(Excerpt to read):
--*--

In a way, he is much more touched by this than Muriel, because she actually rebels, but Mounir can’t even choose. And to not be able to choose is the most tragic thing in the world.

The two lead actors, Niels Arestrup and Tahar Rahim, are reunited from A Prophet (2009), playing characters in a similar relationship. Is the viewer intended to make a connection between these two films?

When I saw A Prophet, I was very impressed that quite clearly there was latent homosexuality in the characters’ relationship. When I watched the film, I was actually finishing writing this script and because the character of Muriel is trying to enter [into a relationship with] this couple, and the person she’s in love with is probably more of a couple with the doctor, the protector, than the couple that she can possibly have, I thought it would be interesting to have these two actors onscreen again in this relationship.

Our Children (2012)

Emilie Déquennes made her striking debut in the Dardenne brothers’ Rosetta (1999), and your cinematographer Jean-François Hensgens has also worked with the Dardennes. Do you feel a kinship with their work?

Very early on, when I first started making films, there were a few points of reference: the Dardenne brothers, [Maurice] Pialat, and [Michael] Haneke. I don’t come from a family of cinephiles, but I started devouring films with those three. As a filmmaker, I find the Dardenne brothers’ relationship to long takes and their relationship to reality very interesting.

The cinematography of Our Children contains a lot of objects blocking views and blurring the borders of the frame. How did you work with your cinematographer to arrive at this look?

We talked about it together and thought this was a story where you have a woman without intimate space. They live in a house where everyone sees everyone all the time. [Shooting like this] was a way for me to remind the spectator of his position as a spectator. In a family conflict, the worst thing would be to have to choose between mum or dad. I’d rather the spectator is someone who is observing very vigilantly the unfolding of the drama, how it weaves itself, rather than a situation where the spectator –instead of observing – actively takes part in it. This form that I chose is a way of reminding the audience that they are watching.

What decisions did you make about how to dramatise the murders?

We decided two very important things on the first day of writing: to give away the end at the beginning and to refuse to show the violence, the killing of the children. Why? Because for me [the theme of the film] was how this was possible. If you give the end at the beginning, you make the audience start to think how this situation could be possible. I’d rather work on the dramatic links rather than on suspense. Sometimes I like suspense movies, but with this subject it wasn’t possible. It would be vulgar and disgusting to do that with this particular story.

Our Children (2012)

How did you go about working with the children?

When I started the film that was something that really scared me. It’s important when you’re making a film to feel a certain amount of fear. I was scared of having to work with children who were under five, because you don’t direct them when they’re under five. That implies a certain set-up that you have to find.

So in order to find that way of working, I did a short film in a crèche for five months, and that was a way of finding out how you can film young children without disturbing them, or losing their spontaneity. The only solution is that one person is dedicated to speaking to the kids, and everyone else must ignore them and not speak to them. I never spoke to them, it was Emilie who did that. In that sense, Emilie was their mother on the shoot.

The film is called A perdre la raison. What do you think of the English title Our Children?

It wasn’t me who chose the English title, but I actually like both. I think in all the great family tragedies, it’s the children who are at stake, who are at the heart of the conflict. In this story, the doctor says, “They’re my children. You can’t take them to Morocco.” She’s so convinced that they’re her children that she ends up taking them with her. Mounir has nothing that belongs to him. So I was interested [that it became] ‘Our’ Children. Now the French title explains more the process, because ‘a perdre la raison’ means to lose your mind.

--*--

(Stored data):

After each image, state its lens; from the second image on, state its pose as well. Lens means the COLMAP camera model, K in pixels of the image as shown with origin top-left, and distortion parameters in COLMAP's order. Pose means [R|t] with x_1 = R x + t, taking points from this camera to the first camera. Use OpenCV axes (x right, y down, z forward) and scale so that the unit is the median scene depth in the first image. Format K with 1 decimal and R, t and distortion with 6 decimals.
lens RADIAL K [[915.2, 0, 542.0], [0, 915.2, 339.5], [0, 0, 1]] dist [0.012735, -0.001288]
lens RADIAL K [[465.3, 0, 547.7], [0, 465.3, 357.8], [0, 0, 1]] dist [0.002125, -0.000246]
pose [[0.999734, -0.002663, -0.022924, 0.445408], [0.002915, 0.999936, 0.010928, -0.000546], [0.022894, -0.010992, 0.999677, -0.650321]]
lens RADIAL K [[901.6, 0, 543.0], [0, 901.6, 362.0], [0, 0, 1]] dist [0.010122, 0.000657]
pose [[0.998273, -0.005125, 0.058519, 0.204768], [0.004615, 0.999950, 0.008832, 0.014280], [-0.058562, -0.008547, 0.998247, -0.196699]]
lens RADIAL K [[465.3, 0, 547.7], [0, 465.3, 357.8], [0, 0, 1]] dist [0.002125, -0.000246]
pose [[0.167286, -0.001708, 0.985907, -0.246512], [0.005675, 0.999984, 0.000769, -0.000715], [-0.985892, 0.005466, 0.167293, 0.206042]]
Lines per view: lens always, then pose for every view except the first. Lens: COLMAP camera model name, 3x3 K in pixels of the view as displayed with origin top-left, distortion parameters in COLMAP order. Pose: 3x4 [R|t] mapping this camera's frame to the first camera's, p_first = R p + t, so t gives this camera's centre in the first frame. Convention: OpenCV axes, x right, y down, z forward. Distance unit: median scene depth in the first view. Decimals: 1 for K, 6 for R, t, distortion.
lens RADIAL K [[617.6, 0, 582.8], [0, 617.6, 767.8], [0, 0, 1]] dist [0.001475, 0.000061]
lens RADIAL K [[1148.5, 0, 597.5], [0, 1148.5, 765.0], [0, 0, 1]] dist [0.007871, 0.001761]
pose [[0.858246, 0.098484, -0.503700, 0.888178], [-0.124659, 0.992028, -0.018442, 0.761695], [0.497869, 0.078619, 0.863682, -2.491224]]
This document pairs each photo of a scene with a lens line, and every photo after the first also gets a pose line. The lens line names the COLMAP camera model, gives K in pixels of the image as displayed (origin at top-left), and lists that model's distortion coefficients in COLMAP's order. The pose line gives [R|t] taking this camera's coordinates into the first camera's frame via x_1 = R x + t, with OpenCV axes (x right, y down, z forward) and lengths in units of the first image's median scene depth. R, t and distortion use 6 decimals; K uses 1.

--*--

(Tasks):
**A)** Reproduce the section of the film interview that begins with the words "Very early on, when" and stops after "to reality very interesting.".
**B)** Condense the paragraph of the film interview that opens "So in order to find that way of working" into a bulleted list of its main facts.
**C)** Translate this sentence from the film interview into Spanish: "It’s important when you’re making a film to feel a certain amount of fear."

(Answers provided):
**A)**
Very early on, when I first started making films, there were a few points of reference: the Dardenne brothers, [Maurice] Pialat, and [Michael] Haneke. I don’t come from a family of cinephiles, but I started devouring films with those three. As a filmmaker, I find the Dardenne brothers’ relationship to long takes and their relationship to reality very interesting.

**B)**
- The director made a short film in a crèche over five months.
- The goal was to learn how to film young children without disturbing them or losing their spontaneity.
- The only solution was to have one person talk to the children while everyone else ignored them.
- The director never spoke to the children. Emilie did.
- Emilie was their mother on the shoot.

**C)** Es importante, cuando se hace una película, sentir cierta dosis de miedo.